__What is being asked__.
Look through the data for the string "detach". Copy every line where it is found.

----- Input material -----

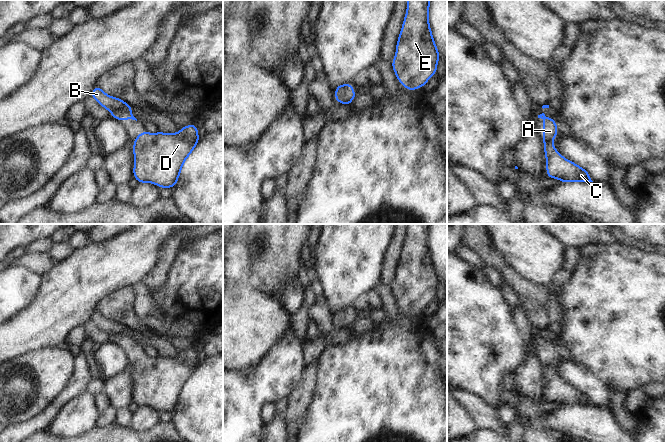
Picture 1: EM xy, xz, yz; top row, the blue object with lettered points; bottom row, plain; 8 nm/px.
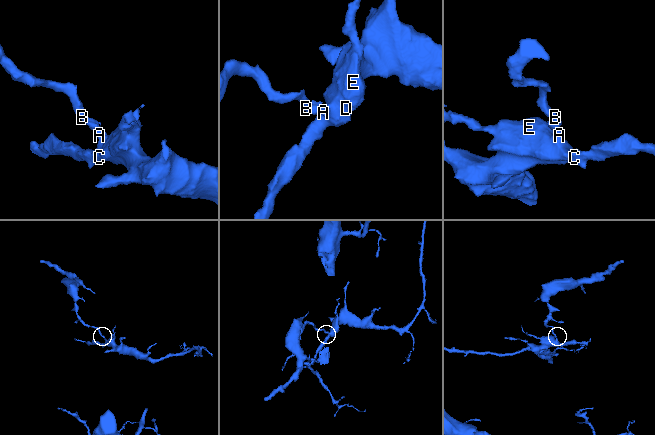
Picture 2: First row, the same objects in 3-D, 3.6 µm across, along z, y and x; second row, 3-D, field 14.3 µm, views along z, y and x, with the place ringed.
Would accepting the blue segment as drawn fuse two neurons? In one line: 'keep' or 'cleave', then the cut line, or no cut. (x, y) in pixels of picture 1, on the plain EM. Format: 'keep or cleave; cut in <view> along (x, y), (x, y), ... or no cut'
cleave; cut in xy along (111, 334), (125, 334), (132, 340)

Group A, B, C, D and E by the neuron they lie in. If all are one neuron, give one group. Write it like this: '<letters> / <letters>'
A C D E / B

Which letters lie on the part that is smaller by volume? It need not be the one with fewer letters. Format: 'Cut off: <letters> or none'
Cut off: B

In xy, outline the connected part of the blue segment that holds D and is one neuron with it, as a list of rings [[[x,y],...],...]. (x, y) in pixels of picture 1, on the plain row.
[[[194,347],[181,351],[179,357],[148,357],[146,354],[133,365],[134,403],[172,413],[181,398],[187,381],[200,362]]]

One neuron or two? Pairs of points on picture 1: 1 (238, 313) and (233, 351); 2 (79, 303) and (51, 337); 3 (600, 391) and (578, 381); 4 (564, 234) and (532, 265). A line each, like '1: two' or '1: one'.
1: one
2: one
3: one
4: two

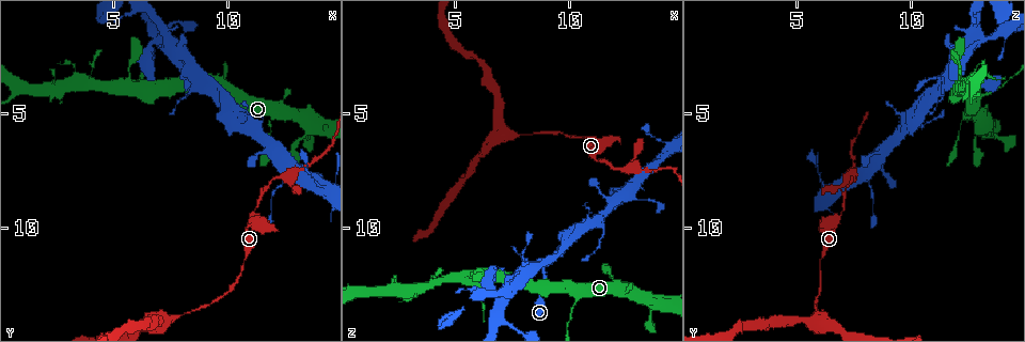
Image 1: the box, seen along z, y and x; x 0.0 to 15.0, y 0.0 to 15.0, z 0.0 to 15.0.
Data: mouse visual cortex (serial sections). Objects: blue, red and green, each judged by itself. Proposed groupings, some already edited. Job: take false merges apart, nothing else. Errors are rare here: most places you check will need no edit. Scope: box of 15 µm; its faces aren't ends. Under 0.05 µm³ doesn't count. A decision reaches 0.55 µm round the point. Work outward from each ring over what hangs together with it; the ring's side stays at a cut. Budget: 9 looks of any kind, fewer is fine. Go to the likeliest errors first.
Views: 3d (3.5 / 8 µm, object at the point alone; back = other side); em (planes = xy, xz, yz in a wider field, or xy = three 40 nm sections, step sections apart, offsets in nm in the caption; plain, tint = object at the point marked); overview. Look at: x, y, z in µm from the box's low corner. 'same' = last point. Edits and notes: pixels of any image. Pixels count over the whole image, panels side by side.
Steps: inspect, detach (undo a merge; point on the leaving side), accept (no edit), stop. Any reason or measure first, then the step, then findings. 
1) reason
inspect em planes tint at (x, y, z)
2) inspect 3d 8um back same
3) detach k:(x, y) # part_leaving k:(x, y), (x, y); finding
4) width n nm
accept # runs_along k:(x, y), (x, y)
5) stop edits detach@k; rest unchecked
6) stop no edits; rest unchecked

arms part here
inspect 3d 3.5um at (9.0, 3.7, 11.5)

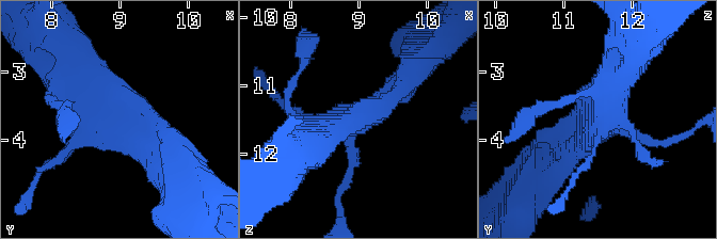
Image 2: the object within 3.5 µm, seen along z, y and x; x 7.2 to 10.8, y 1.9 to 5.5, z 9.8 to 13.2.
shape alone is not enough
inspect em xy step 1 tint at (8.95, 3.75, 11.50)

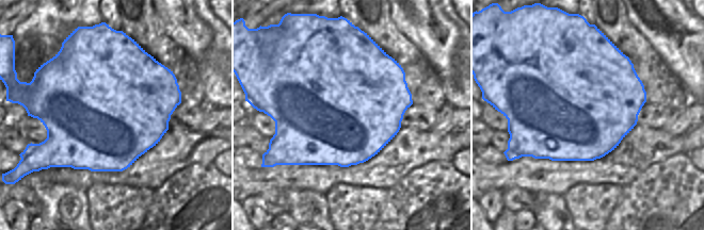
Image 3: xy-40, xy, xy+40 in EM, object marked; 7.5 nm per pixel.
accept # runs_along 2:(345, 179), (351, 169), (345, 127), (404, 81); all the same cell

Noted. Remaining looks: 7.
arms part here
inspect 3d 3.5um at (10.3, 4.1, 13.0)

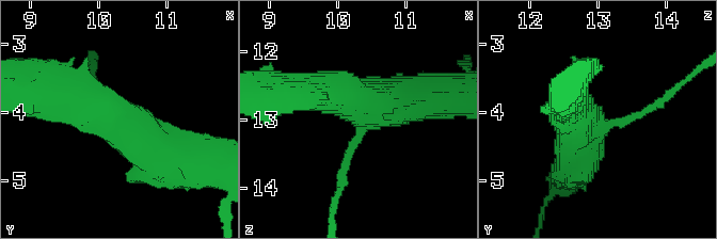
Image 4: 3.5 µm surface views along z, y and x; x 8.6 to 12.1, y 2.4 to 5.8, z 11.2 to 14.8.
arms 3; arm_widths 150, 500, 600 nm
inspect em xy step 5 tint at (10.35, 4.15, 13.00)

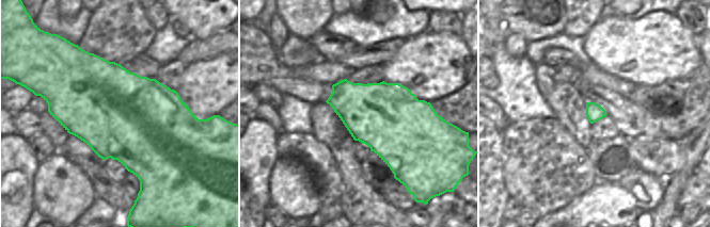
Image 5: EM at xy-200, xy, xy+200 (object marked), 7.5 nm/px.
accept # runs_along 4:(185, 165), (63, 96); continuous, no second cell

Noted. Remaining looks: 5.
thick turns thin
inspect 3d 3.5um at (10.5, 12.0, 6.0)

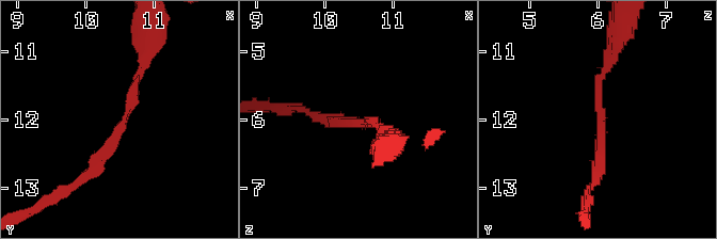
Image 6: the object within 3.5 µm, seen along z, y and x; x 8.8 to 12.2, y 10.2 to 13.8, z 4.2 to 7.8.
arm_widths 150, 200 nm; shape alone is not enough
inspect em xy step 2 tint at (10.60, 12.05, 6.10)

-----

__Worked solution__.
Steps: inspect, detach (undo a merge; point on the leaving side), accept (no edit), stop. Any reason or measure first, then the step, then findings. 
3) detach k:(x, y) # part_leaving k:(x, y), (x, y); finding
5) stop edits detach@k; rest unchecked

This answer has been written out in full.